*** Data under study Section Begins ***
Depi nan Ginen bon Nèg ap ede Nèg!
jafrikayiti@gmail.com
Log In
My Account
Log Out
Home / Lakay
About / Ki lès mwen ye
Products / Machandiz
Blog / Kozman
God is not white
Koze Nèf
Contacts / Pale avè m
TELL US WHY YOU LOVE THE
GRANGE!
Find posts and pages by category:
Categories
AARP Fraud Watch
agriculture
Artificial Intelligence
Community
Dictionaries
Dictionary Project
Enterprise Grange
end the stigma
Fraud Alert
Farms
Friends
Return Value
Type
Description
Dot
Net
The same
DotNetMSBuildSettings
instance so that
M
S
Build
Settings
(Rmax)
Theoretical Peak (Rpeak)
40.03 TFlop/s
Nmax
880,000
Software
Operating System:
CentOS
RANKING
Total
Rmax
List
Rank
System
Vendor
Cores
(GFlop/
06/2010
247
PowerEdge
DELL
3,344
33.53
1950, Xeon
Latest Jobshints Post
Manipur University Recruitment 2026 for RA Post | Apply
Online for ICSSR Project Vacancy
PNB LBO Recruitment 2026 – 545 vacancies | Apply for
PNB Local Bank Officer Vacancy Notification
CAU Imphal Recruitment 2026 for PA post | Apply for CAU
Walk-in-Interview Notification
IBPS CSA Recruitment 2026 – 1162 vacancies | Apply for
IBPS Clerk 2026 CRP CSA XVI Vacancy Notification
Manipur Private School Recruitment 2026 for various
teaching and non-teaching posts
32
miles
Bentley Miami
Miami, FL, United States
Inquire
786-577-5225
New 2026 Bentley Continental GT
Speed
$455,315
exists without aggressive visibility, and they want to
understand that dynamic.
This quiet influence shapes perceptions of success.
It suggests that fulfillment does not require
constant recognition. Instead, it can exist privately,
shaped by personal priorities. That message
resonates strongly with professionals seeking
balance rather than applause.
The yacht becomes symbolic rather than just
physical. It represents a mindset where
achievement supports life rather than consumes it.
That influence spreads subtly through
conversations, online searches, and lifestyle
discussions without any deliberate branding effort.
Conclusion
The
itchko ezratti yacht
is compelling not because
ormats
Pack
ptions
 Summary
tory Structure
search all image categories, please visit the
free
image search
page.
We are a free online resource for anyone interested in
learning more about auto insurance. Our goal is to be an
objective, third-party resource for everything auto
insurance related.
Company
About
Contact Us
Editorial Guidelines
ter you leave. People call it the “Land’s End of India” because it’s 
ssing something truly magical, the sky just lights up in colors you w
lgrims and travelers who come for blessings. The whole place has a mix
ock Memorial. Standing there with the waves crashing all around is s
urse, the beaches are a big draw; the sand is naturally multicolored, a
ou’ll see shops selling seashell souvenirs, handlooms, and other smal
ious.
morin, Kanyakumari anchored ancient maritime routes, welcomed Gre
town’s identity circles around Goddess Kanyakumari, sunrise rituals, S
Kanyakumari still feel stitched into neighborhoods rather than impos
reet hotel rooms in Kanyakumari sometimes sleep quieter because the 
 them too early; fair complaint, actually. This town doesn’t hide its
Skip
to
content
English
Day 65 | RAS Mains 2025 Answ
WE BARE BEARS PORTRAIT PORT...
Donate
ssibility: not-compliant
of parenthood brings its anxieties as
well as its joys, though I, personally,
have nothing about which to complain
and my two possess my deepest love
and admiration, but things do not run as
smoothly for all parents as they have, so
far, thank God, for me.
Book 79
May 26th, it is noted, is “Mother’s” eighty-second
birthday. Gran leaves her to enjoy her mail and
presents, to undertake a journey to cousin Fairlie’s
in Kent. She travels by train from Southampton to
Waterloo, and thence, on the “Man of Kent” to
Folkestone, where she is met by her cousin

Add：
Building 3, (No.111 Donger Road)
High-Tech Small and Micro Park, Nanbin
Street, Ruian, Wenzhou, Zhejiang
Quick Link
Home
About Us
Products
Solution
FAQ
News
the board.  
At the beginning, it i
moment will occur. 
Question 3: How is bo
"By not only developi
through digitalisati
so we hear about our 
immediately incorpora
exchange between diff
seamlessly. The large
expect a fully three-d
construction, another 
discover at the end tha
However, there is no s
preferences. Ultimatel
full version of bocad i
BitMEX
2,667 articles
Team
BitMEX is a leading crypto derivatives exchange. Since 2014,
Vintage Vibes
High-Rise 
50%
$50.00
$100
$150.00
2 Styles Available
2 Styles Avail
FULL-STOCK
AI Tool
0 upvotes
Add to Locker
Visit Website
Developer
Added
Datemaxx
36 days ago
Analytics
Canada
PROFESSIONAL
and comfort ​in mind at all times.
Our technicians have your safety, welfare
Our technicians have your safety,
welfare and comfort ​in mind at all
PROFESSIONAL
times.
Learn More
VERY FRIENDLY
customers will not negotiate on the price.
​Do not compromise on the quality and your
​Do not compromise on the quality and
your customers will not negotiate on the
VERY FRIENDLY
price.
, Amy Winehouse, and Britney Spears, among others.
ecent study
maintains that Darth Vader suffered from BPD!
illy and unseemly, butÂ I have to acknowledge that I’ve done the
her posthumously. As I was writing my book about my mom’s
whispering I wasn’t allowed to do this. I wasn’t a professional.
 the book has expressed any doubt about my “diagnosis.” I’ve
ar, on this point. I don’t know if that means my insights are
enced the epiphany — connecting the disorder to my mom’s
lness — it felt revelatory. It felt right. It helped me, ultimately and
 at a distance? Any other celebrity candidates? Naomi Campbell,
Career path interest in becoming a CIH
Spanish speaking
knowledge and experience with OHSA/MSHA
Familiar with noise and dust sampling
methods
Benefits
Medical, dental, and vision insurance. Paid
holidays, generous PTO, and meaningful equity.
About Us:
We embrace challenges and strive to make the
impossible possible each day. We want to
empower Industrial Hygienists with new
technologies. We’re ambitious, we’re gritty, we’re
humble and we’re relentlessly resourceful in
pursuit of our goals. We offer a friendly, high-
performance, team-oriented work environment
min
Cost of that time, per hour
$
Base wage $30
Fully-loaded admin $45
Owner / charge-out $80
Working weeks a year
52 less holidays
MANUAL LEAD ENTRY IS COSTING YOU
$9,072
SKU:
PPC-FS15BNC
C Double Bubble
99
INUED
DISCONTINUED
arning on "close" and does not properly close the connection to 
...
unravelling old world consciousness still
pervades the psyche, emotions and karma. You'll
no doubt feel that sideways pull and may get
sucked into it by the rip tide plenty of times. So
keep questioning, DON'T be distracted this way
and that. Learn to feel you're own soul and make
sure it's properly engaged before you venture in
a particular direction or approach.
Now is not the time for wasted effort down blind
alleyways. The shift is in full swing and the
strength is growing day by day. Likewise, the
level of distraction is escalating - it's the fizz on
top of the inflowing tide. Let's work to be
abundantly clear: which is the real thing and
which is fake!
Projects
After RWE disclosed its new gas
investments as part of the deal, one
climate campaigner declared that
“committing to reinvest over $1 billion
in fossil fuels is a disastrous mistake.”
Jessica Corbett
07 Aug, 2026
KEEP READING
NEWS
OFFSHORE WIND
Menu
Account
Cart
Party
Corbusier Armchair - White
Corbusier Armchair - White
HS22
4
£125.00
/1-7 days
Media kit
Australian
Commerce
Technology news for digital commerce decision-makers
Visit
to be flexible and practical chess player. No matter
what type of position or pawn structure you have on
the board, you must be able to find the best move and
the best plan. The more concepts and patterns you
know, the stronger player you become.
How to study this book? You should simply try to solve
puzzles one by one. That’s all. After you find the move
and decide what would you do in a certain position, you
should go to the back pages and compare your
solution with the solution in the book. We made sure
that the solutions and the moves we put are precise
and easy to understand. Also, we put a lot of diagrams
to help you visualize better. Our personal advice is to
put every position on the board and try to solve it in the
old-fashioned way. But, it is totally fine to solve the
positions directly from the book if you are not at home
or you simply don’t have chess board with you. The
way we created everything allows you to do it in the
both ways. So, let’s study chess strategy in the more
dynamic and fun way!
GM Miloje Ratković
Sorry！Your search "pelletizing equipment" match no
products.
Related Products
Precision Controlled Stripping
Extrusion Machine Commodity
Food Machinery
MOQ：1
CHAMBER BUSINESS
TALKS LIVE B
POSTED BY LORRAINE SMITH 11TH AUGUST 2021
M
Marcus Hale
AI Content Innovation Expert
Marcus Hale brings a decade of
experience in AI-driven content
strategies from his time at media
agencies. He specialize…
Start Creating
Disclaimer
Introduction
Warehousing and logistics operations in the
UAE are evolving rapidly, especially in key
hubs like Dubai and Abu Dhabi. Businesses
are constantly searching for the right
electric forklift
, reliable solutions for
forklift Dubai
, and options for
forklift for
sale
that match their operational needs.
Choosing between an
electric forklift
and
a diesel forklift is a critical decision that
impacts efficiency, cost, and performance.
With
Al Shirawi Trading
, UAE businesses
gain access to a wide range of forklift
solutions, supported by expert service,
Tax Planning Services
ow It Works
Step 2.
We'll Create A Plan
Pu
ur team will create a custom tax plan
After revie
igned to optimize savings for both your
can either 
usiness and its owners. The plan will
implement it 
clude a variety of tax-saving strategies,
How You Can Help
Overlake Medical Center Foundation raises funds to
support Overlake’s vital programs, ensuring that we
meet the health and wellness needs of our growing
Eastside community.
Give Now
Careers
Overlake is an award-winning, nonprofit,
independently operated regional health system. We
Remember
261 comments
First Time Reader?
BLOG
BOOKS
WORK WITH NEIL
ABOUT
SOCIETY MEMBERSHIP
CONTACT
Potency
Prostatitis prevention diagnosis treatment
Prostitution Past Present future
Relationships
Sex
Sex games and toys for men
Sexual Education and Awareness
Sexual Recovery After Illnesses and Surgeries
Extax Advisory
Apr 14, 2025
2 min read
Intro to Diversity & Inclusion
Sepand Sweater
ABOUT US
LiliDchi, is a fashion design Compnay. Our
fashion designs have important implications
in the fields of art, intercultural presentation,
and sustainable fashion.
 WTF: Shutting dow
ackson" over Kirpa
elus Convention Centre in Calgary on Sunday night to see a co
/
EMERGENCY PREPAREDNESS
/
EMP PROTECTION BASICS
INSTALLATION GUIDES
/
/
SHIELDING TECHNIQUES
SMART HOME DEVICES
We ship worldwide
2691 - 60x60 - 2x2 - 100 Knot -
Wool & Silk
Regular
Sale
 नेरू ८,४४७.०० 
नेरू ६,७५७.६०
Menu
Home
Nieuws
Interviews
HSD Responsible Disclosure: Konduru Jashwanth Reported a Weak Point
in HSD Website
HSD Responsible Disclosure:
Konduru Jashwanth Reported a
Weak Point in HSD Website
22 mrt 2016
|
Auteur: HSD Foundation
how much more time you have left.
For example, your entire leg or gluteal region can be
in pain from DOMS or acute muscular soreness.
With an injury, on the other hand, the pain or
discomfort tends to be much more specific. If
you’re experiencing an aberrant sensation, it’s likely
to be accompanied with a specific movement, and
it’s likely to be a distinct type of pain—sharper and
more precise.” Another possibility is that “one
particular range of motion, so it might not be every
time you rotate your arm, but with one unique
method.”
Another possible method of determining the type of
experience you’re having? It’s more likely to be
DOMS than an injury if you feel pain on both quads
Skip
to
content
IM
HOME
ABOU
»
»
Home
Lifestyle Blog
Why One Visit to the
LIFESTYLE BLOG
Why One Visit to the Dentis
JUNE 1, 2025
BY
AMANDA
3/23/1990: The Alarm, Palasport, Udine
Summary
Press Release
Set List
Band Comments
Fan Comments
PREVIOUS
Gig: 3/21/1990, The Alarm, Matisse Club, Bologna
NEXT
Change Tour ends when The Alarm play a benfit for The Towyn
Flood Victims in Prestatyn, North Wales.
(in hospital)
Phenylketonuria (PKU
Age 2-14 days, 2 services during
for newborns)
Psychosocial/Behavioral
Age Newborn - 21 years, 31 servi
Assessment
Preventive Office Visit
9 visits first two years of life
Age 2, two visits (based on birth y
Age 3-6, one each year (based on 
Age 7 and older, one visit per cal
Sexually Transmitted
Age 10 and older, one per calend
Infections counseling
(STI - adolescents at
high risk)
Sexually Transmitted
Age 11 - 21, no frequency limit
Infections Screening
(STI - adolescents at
*** Data under study Section Ends ***
| Task prompt |
Of the entries above, repeat exactly the lines between the line with "the board, you" and the line with "puzzles one by", inclusive, and no others.

| Task output |
the board, you must be able to find the best move and
the best plan. The more concepts and patterns you
know, the stronger player you become.
How to study this book? You should simply try to solve
puzzles one by one. That’s all. After you find the move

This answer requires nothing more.